Population (2020 census)
- • Total: 31,695
- Time zone: UTC-6 (Zona Centro)

= Ajalpan =

Ajalpan is a city in the southeastern part of the Mexican state of Puebla. With a latitude of 18.370003 and a longitude of -97.2499466, Ajalpan lies near the northern border of the adjacent state of Oaxaca, and is the municipal seat of the municipality of Ajalpan, which surrounds it.

This small city lies in the desert valley south east of the city of Tehuacan between Altepexi and Coxcatlan. One of the products commonly associated with Ajalpan are the red clay roofing shingles or tiles known as 'tejas'. For this reason many of the inhabitants jokingly refer to it as "Ajalpan da las tejas" (meaning: Ajalpan makes shingles).

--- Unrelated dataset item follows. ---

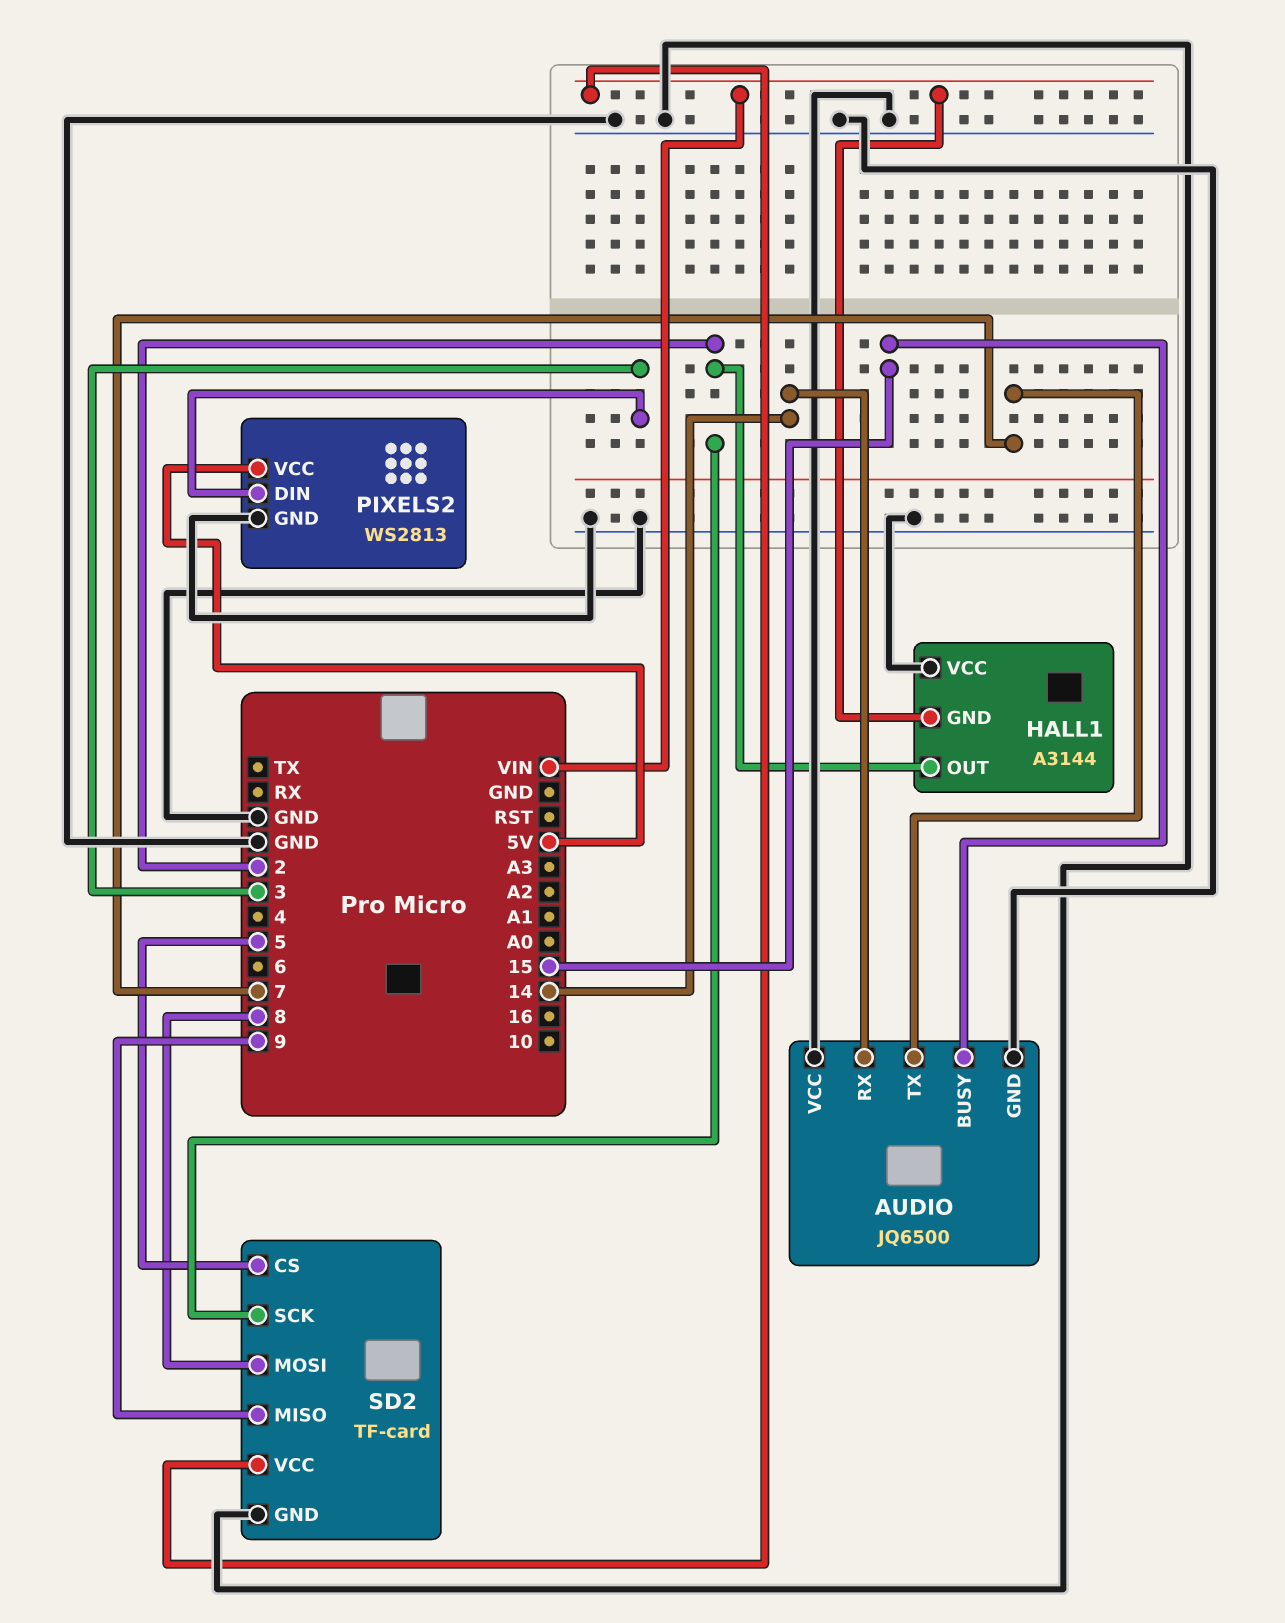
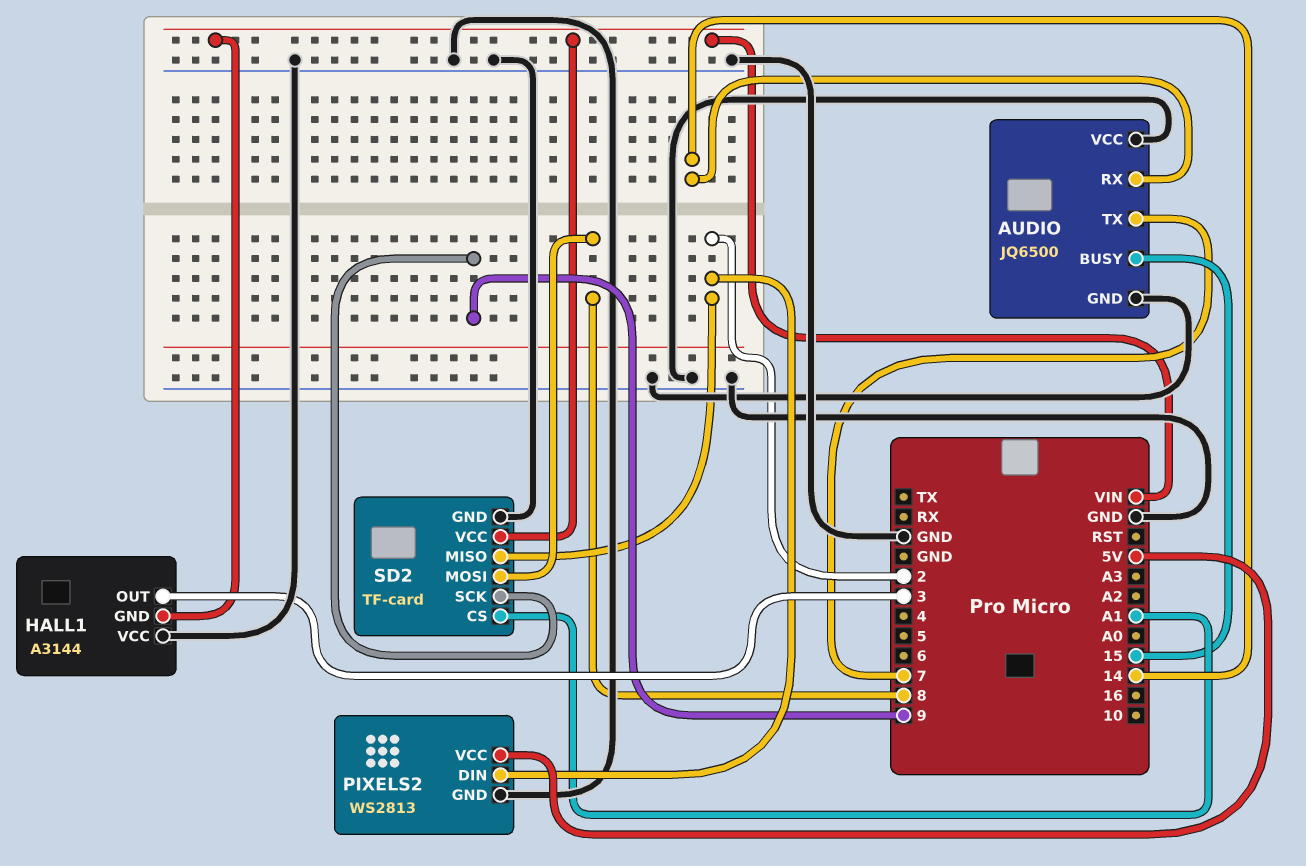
HALL1 pin OUT: 2 -> 3
PIXELS2 pin DIN: 3 -> 2
SD2 pin CS: 5 -> A1
SD2 pin MISO: 9 -> 2
SD2 pin SCK: 2 -> 9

The region around Ajalpan is fairly arid and there are many types of cactus growing round about. The prickly pear (or 'tuna'/'pitajaya' (in Nahuatl: nōchtli )) grows naturally in the area and is harvested by the inhabitants who eat the fruit or use the sweet juice in drinks.

In October 2015, it was the site of the lynching of two pollsters (Spanish: encuestadores), whom townspeople mistook for kidnappers (Spanish: secuestradores) and burned alive.